"Rainforest soil is considerably different from, say, American tallgrass prairie soil. I understand that it is quite difficult to sustain crops on former rainforest lands."
This is true. The nutrients are concentrated in the absolute top layer of soil, that is why so many trees there have large expanded bases. The trees do not have deep roots (no nutrients there) so the trees have large bases for stability and also to spread out as far as possible to gather the nutrients in the thin top layer.
None the less, when Coca Cola bought out Minute Maid, they also bought 12% of the land area of Belize to grow citrus. (The Florida crops are subject to unexpected freezes, that's no way to run a business.)
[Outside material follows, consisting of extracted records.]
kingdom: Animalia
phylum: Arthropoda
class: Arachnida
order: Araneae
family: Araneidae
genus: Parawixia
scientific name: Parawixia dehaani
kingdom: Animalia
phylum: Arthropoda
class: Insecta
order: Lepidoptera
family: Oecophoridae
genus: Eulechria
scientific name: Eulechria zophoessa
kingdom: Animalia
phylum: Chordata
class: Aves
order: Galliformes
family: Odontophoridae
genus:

posted on 09/04/2002 7:29:04 AM PDT
I understand- and it was something of a surprise to learn so- that ground level diversity was quite low in rainforests. One would probably find more species of plants in a Southern decidous forest than a typical lowland rainforest- and the South's Coastal Plain savannahs and bogs have higher diversity than rain forests per square foot (and are mroe asthetically pleasing to my biased eye). I would imagine though that some types of rainforests have richer soil than others-and soils would vary in places. Of course, I have not had the privilege to travel in the lands where such forests grow- would like to sometime. Money and time...
posted on 09/04/2002 6:49:37 PM PDT
Yes. Typically, in tropical rainforest soils there is a thin layer of partially decomposed organic material right at the soil surface, and all of the soil's fertility is contained therein. The mineral portion of the soil below this organic layer is composed largely of minerals highly resistant to weathering; mostly amorphous hydrated oxides and hydroxides of aluminum and iron (Gibbsite, Goerthite, etc). There is virtually no fertility in these minerals. I find the story posted here to be highly suspect. There is, however, a type of soil, naturally occuring, that these people might be referring to. Vertisols are soils composed principally of 2:1 expanding clays such as Montmorillonite. These clays expand as they absorb water when they are wet, and contract and crack when they dry. Organic material is incorporated into the soil by falling into the cracks, and thus these clays appear dark. Montmorillonitic soils have a high cation-exchange capacity (the ability to retain, and slowly release, plant nutrient cations such as Calcium, Potassium, Magnesium, etc), and are generally relatively fertile. These are widespread, though not abundant, in some tropical and temperate regions of the globe, usually in regions that have short rainy seasons followed by long dry seasons. They normally are NOT found in rainforest (humid or perhumid tropical) areas, because the rates of weathering are too high to sustain these minerals for long periods. These people need to have their site examined by competent soil scientists.